(The data)
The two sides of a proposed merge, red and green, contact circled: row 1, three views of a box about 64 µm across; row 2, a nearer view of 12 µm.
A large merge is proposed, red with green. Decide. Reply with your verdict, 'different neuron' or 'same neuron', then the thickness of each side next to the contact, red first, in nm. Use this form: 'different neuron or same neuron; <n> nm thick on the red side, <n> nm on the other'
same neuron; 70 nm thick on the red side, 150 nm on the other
(End The data)
(The data)
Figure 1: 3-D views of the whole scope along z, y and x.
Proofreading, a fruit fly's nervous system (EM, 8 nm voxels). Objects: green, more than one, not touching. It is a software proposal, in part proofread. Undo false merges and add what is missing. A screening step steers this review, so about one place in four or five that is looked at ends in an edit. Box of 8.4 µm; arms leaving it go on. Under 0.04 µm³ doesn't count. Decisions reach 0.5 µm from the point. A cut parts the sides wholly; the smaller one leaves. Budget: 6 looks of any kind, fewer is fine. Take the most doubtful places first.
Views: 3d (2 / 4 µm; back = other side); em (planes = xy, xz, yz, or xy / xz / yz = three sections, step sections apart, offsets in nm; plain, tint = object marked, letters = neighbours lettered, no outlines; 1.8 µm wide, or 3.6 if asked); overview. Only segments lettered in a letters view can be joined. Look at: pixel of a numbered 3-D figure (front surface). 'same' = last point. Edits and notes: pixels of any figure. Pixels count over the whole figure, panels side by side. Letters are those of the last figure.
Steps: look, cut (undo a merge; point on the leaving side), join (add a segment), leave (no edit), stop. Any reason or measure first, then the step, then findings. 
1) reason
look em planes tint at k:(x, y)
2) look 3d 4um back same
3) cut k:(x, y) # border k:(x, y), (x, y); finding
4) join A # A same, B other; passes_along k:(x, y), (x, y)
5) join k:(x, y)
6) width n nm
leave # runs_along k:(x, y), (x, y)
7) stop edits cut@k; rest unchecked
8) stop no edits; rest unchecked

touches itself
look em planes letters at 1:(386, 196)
(End The data)
Exercise prompt: What lines of the data contain the string "whole"? List them.

Exercise solution:
Figure 1: 3-D views of the whole scope along z, y and x.
Views: 3d (2 / 4 µm; back = other side); em (planes = xy, xz, yz, or xy / xz / yz = three sections, step sections apart, offsets in nm; plain, tint = object marked, letters = neighbours lettered, no outlines; 1.8 µm wide, or 3.6 if asked); overview. Only segments lettered in a letters view can be joined. Look at: pixel of a numbered 3-D figure (front surface). 'same' = last point. Edits and notes: pixels of any figure. Pixels count over the whole figure, panels side by side. Letters are those of the last figure.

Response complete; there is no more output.